I got a late start on Friday. My ukulele case, which has been falling apart for the last year or more, needed additional repairs before I could go out. While I wait for a new case to arrive, I keep the old case going with safety pins and wire garbage bag ties. It was well after noon when I entered the park. The usual Beatles repertoire was afoot around the Imagine Mosaic, while on the rock leading away from Strawberry Fields a 60-ish guitarist, with a harmonica holder around his neck, sang “You Know It Ain’t Easy.”

At the fountain, I assessed the cool breeze, the blazing sun, and decided to start the day on center stage. As I set up, a father and his two sons were tossing coins in the fountain. While little girls make wishes, little boys take aim at the Angel of the Waters. “How about a hula today?”

With their father snapping pictures, the boys waved their arms and shuffled their feet to “The Hukilau Song.” At the end, he gave them each a dollar to give to me, after which he himself put a fiver in my case. Seven dollars, and I hadn’t even put my own lei on yet.

The big bubble man put his soapy pail down in front of me. I was contemplating speaking to him about moving farther off when a young woman gave me 2 Susan B’s, and advised me to get out of the sun. So rather than confront the bubble man, I closed my case and carried it up the path toward the boathouse, to my shady spot under the maple.

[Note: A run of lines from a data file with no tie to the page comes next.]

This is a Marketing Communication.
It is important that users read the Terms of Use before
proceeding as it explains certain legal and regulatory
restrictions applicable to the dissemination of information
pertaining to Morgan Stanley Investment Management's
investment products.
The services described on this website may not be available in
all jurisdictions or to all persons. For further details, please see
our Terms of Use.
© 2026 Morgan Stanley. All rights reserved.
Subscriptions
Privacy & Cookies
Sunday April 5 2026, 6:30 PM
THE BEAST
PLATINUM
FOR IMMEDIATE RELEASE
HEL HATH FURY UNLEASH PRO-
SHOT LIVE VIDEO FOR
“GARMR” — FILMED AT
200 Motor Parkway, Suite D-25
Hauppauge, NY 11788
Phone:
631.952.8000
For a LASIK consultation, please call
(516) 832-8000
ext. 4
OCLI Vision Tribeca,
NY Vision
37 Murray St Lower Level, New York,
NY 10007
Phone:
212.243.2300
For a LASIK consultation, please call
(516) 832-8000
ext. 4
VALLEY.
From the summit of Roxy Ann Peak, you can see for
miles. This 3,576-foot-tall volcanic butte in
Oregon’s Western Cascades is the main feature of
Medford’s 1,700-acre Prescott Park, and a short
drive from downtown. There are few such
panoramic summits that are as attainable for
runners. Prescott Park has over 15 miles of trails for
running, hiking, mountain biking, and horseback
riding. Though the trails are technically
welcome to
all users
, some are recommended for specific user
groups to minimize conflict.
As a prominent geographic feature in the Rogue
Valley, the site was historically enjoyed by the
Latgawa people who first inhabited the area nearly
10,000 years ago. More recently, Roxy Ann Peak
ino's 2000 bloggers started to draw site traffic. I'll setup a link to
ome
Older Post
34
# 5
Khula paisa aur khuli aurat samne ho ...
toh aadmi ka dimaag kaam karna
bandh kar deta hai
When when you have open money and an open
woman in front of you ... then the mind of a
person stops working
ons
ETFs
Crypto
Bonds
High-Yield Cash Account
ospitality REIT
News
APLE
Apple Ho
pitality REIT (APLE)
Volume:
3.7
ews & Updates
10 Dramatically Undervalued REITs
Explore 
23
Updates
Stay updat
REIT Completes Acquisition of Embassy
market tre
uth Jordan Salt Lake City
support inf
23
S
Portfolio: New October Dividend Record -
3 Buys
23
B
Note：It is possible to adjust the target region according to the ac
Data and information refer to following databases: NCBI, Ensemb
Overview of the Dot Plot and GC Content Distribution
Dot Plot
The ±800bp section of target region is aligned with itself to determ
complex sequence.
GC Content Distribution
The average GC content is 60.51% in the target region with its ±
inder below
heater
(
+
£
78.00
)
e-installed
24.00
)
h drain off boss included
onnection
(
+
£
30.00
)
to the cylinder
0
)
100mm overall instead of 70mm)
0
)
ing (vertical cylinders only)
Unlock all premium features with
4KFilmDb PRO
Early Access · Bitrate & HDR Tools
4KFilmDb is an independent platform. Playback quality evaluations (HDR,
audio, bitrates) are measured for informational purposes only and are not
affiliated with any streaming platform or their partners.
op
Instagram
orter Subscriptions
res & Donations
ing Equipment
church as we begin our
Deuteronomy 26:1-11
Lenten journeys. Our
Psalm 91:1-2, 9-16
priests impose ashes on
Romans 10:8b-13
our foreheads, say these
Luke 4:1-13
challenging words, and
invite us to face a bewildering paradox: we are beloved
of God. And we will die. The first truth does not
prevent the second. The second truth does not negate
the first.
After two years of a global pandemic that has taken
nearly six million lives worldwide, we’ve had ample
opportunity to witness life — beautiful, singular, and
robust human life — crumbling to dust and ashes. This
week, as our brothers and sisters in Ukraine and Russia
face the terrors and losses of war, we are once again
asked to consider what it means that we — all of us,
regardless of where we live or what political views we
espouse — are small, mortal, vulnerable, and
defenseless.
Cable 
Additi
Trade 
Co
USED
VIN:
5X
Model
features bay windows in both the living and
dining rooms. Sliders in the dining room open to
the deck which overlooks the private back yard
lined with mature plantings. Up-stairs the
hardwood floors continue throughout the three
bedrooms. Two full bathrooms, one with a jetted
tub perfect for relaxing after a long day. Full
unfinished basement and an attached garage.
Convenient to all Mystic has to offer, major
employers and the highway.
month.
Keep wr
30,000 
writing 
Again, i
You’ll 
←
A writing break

A few minutes later, two 50-something men in aloha shirts wandered by. “How’re you guys going on this beautiful day?” I asked. “Have you got time for a hula today?”

“Of course,” said the shorter.

“Delighted,” said the taller. “Just last night in our hotel room,” the taller told me when the dance was done, “we were saying that we couldn’t be any happier. Now look. You’ve raised the bar.” I watched as he drew a twenty from his wallet.

“Hey, thanks a lot.”

“No, no, thank you.” Off they strolled, their feet just touching the ground.

At the end of my set, I heard the melodic screech of an electric violin. Walking back toward the fountain, I stopped to chat. “Amplification is not allowed,” I told the young man, “so turn it off, or at least turn it down, or you’ll screw it up for the rest of us.”

Back at Strawberry Fields, the harmonica-and-guitar man was gone, replaced by the accordion player, enrapt in her soulful rendition of the “Theme from the Godfather.” Another guitarist, from his bench near the mosaic, was singing from the Beatles songbook. Two pm, and the second shift had started work.